Denver’s civic leaders, enthralled with the economic prospects offered by establishing an Army Post in their region, offered to donate the site to the Army as an enticement to locate their new school in the Denver area. A bond was floated stating Denver’s objective to acquire the land, along with its 17 buildings, in pursuit of this endeavor. Denver voters passed the measure in May of 1935. After having evaluated 86 sites across the nation, the Army recommended the Denver location due to its weather and the availability of land for a bombing range…not to mention the acquisition of the property at no charge to the Federal Government.
Funding for the new Air Corps Technical School was approved in August of 1937. Chanute Field would continue as the headquarters for the Air Corps Technical School and the home of the aircraft mechanics school, while the Denver branch became the new location for the armament and photography training schools. On 27 August 1937 the Photography and Armament Schools hosted by the “Denver Branch, Air Corps Technical School” were open for business. The Headquarters and classrooms occupied the buildings formerly known as the “Agnes Phipps Memorial Sanatorium.” On 1 September 1937 Capt.
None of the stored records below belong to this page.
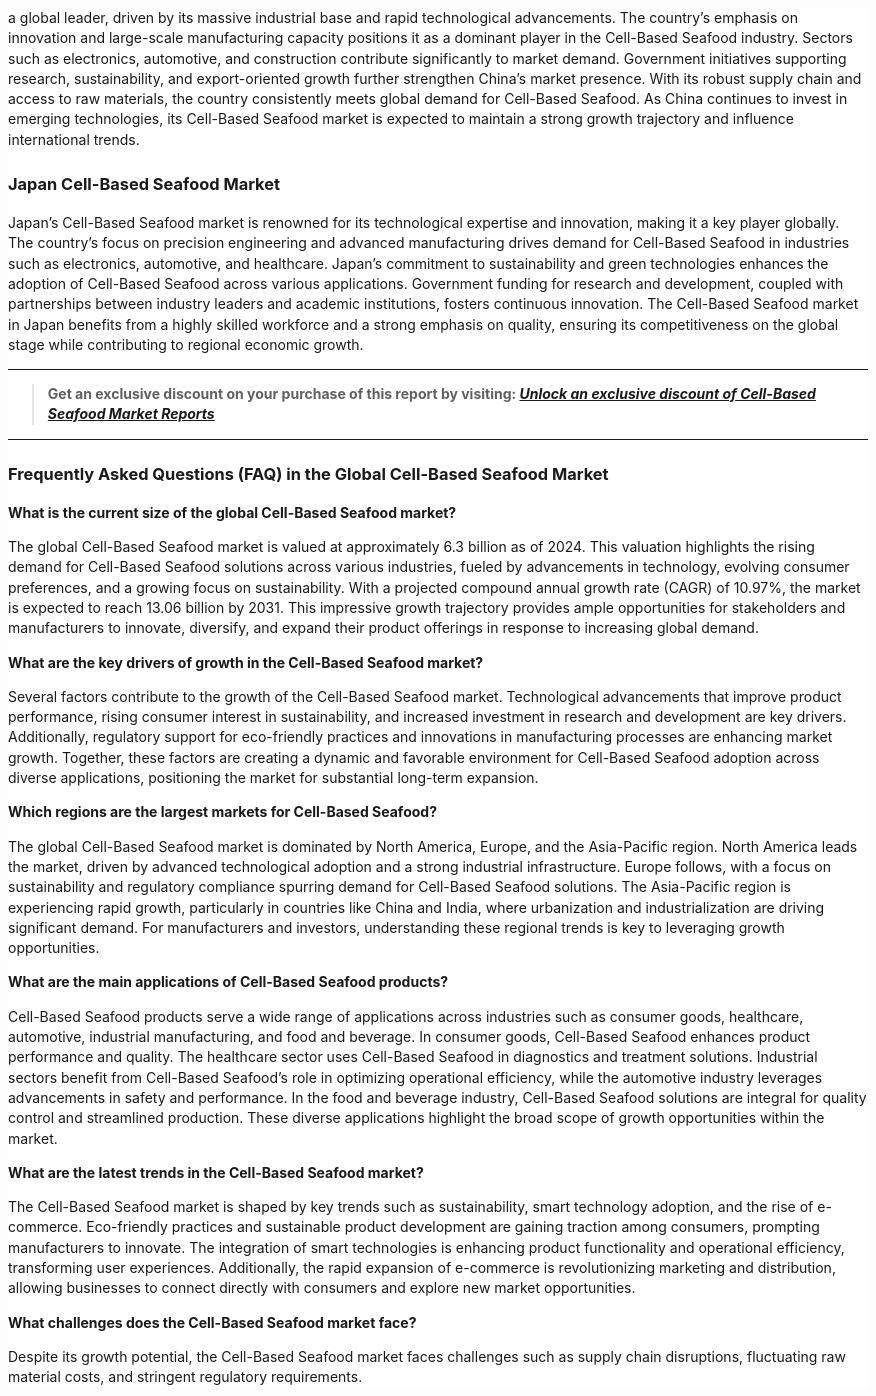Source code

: a global leader, driven by its massive industrial base and rapid technological advancements. The country&rsquo;s emphasis on innovation and large-scale manufacturing capacity positions it as a dominant player in the Cell-Based Seafood industry. Sectors such as electronics, automotive, and construction contribute significantly to market demand. Government initiatives supporting research, sustainability, and export-oriented growth further strengthen China&rsquo;s market presence. With its robust supply chain and access to raw materials, the country consistently meets global demand for Cell-Based Seafood. As China continues to invest in emerging technologies, its Cell-Based Seafood market is expected to maintain a strong growth trajectory and influence international trends.</p><h3>Japan Cell-Based Seafood Market</h3><p>Japan&rsquo;s Cell-Based Seafood market is renowned for its technological expertise and innovation, making it a key player globally. The country&rsquo;s focus on precision engineering and advanced manufacturing drives demand for Cell-Based Seafood in industries such as electronics, automotive, and healthcare. Japan&rsquo;s commitment to sustainability and green technologies enhances the adoption of Cell-Based Seafood across various applications. Government funding for research and development, coupled with partnerships between industry leaders and academic institutions, fosters continuous innovation. The Cell-Based Seafood market in Japan benefits from a highly skilled workforce and a strong emphasis on quality, ensuring its competitiveness on the global stage while contributing to regional economic growth.</p><hr /><blockquote><p><strong>Get an exclusive discount on your purchase of this report by visiting: <em><a href="://marketresearchpulse.com/ask-for-discount/66403?utm_source=Github&amp;utm_medium=0115">Unlock an exclusive discount of Cell-Based Seafood Market Reports</a></em>&nbsp;</strong></p></blockquote><hr /><h3>Frequently Asked Questions (FAQ) in the Global Cell-Based Seafood Market</h3><p><strong>What is the current size of the global Cell-Based Seafood market?</strong></p><p>The global Cell-Based Seafood market is valued at approximately 6.3 billion as of 2024. This valuation highlights the rising demand for Cell-Based Seafood solutions across various industries, fueled by advancements in technology, evolving consumer preferences, and a growing focus on sustainability. With a projected compound annual growth rate (CAGR) of 10.97%, the market is expected to reach 13.06 billion by 2031. This impressive growth trajectory provides ample opportunities for stakeholders and manufacturers to innovate, diversify, and expand their product offerings in response to increasing global demand.</p><p><strong>What are the key drivers of growth in the Cell-Based Seafood market?</strong></p><p>Several factors contribute to the growth of the Cell-Based Seafood market. Technological advancements that improve product performance, rising consumer interest in sustainability, and increased investment in research and development are key drivers. Additionally, regulatory support for eco-friendly practices and innovations in manufacturing processes are enhancing market growth. Together, these factors are creating a dynamic and favorable environment for Cell-Based Seafood adoption across diverse applications, positioning the market for substantial long-term expansion.</p><p><strong>Which regions are the largest markets for Cell-Based Seafood?</strong></p><p>The global Cell-Based Seafood market is dominated by North America, Europe, and the Asia-Pacific region. North America leads the market, driven by advanced technological adoption and a strong industrial infrastructure. Europe follows, with a focus on sustainability and regulatory compliance spurring demand for Cell-Based Seafood solutions. The Asia-Pacific region is experiencing rapid growth, particularly in countries like China and India, where urbanization and industrialization are driving significant demand. For manufacturers and investors, understanding these regional trends is key to leveraging growth opportunities.</p><p><strong>What are the main applications of Cell-Based Seafood products?</strong></p><p>Cell-Based Seafood products serve a wide range of applications across industries such as consumer goods, healthcare, automotive, industrial manufacturing, and food and beverage. In consumer goods, Cell-Based Seafood enhances product performance and quality. The healthcare sector uses Cell-Based Seafood in diagnostics and treatment solutions. Industrial sectors benefit from Cell-Based Seafood&rsquo;s role in optimizing operational efficiency, while the automotive industry leverages advancements in safety and performance. In the food and beverage industry, Cell-Based Seafood solutions are integral for quality control and streamlined production. These diverse applications highlight the broad scope of growth opportunities within the market.</p><p><strong>What are the latest trends in the Cell-Based Seafood market?</strong></p><p>The Cell-Based Seafood market is shaped by key trends such as sustainability, smart technology adoption, and the rise of e-commerce. Eco-friendly practices and sustainable product development are gaining traction among consumers, prompting manufacturers to innovate. The integration of smart technologies is enhancing product functionality and operational efficiency, transforming user experiences. Additionally, the rapid expansion of e-commerce is revolutionizing marketing and distribution, allowing businesses to connect directly with consumers and explore new market opportunities.</p><p><strong>What challenges does the Cell-Based Seafood market face?</strong></p><p>Despite its growth potential, the Cell-Based Seafood market faces challenges such as supply chain disruptions, fluctuating raw material costs, and stringent regulatory requirements.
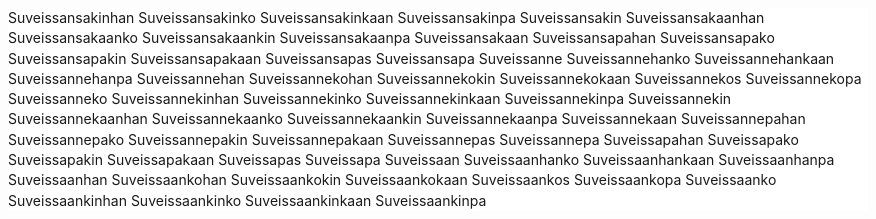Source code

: Suveissansakinhan
Suveissansakinko
Suveissansakinkaan
Suveissansakinpa
Suveissansakin
Suveissansakaanhan
Suveissansakaanko
Suveissansakaankin
Suveissansakaanpa
Suveissansakaan
Suveissansapahan
Suveissansapako
Suveissansapakin
Suveissansapakaan
Suveissansapas
Suveissansapa
Suveissanne
Suveissannehanko
Suveissannehankaan
Suveissannehanpa
Suveissannehan
Suveissannekohan
Suveissannekokin
Suveissannekokaan
Suveissannekos
Suveissannekopa
Suveissanneko
Suveissannekinhan
Suveissannekinko
Suveissannekinkaan
Suveissannekinpa
Suveissannekin
Suveissannekaanhan
Suveissannekaanko
Suveissannekaankin
Suveissannekaanpa
Suveissannekaan
Suveissannepahan
Suveissannepako
Suveissannepakin
Suveissannepakaan
Suveissannepas
Suveissannepa
Suveissapahan
Suveissapako
Suveissapakin
Suveissapakaan
Suveissapas
Suveissapa
Suveissaan
Suveissaanhanko
Suveissaanhankaan
Suveissaanhanpa
Suveissaanhan
Suveissaankohan
Suveissaankokin
Suveissaankokaan
Suveissaankos
Suveissaankopa
Suveissaanko
Suveissaankinhan
Suveissaankinko
Suveissaankinkaan
Suveissaankinpa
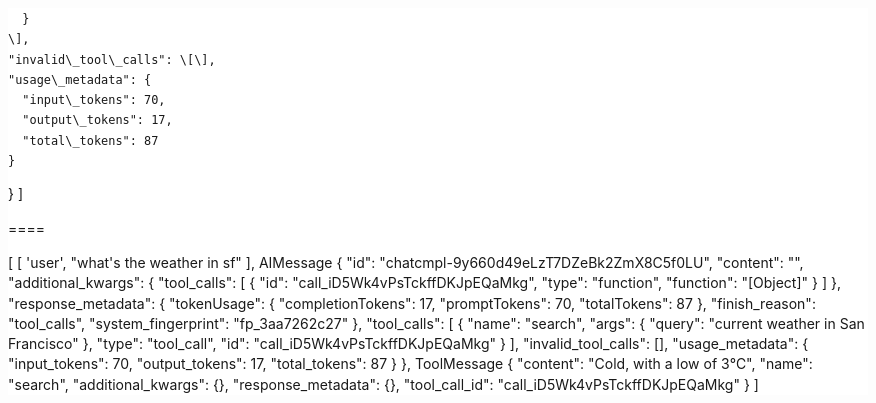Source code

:       }
    \],
    "invalid\_tool\_calls": \[\],
    "usage\_metadata": {
      "input\_tokens": 70,
      "output\_tokens": 17,
      "total\_tokens": 87
    }
  }
\]

====

\[
  \[ 'user', "what's the weather in sf" \],
  AIMessage {
    "id": "chatcmpl-9y660d49eLzT7DZeBk2ZmX8C5f0LU",
    "content": "",
    "additional\_kwargs": {
      "tool\_calls": \[
        {
          "id": "call\_iD5Wk4vPsTckffDKJpEQaMkg",
          "type": "function",
          "function": "\[Object\]"
        }
      \]
    },
    "response\_metadata": {
      "tokenUsage": {
        "completionTokens": 17,
        "promptTokens": 70,
        "totalTokens": 87
      },
      "finish\_reason": "tool\_calls",
      "system\_fingerprint": "fp\_3aa7262c27"
    },
    "tool\_calls": \[
      {
        "name": "search",
        "args": {
          "query": "current weather in San Francisco"
        },
        "type": "tool\_call",
        "id": "call\_iD5Wk4vPsTckffDKJpEQaMkg"
      }
    \],
    "invalid\_tool\_calls": \[\],
    "usage\_metadata": {
      "input\_tokens": 70,
      "output\_tokens": 17,
      "total\_tokens": 87
    }
  },
  ToolMessage {
    "content": "Cold, with a low of 3℃",
    "name": "search",
    "additional\_kwargs": {},
    "response\_metadata": {},
    "tool\_call\_id": "call\_iD5Wk4vPsTckffDKJpEQaMkg"
  }
\]
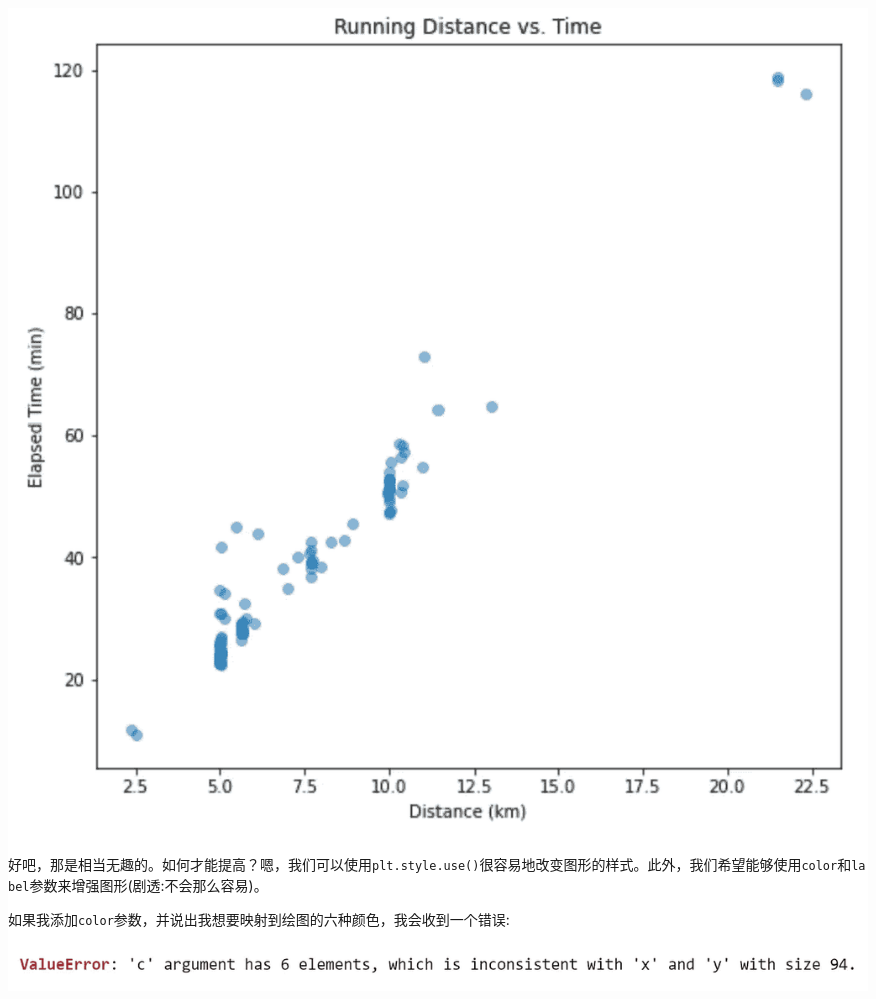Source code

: ![](img/75e488b922ed17d54fa7d829d748eec6.png)

好吧，那是相当无趣的。如何才能提高？嗯，我们可以使用`plt.style.use()`很容易地改变图形的样式。此外，我们希望能够使用`color`和`label`参数来增强图形(剧透:不会那么容易)。

如果我添加`color`参数，并说出我想要映射到绘图的六种颜色，我会收到一个错误:

![](img/308186b2b7c711d0df6cca89f5956d6d.png)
Harold Stetson, the Army Quartermaster at Ft. Logan, began working at the sanatorium location. He raised the American flag on 1 October 1937…making the Denver Branch an active Army post…and training began at the new Lowry Field. Capt. Stetson was the Constructing Quartermaster for Lowry Field from September 1937 to January 1940, supervising more than 3,000 WPA workers during Lowry’s early renovation and construction phase.
Lawrence Phipps was paid $200,000 for the sanatorium, and the City of Denver donated the properties to the Army on 8 December 1937. The War Department had also announced the naming of the new field in honor of Lt. Francis B. Lowry, only possible as the Colorado National Guard had deactivated its Lowry Field shortly after the 1st of the year. The Denver Branch of the Air Corps Technical School officially became Lowry Field on 21 March 1938.